Task directions: Count the lines below that contain the string "position" and give only that number.

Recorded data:
<<<<

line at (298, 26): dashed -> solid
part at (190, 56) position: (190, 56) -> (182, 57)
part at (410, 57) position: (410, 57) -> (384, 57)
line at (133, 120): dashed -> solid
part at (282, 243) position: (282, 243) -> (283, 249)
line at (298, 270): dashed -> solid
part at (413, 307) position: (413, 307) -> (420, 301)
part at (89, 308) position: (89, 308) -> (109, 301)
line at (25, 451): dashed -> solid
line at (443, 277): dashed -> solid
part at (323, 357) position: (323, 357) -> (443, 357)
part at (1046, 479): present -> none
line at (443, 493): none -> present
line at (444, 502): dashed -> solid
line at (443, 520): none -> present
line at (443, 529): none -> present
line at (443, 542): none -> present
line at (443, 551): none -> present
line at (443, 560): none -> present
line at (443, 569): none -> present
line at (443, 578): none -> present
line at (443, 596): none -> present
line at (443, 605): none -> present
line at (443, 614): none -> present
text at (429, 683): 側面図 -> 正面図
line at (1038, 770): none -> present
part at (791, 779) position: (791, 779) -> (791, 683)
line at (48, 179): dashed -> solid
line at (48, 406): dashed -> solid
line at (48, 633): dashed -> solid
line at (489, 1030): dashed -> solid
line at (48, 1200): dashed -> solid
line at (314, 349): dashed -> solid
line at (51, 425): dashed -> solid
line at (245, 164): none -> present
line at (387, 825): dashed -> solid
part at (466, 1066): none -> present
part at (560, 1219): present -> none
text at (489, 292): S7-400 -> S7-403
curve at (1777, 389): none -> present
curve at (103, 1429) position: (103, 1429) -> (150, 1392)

>>>>

Solution to this exercise: 8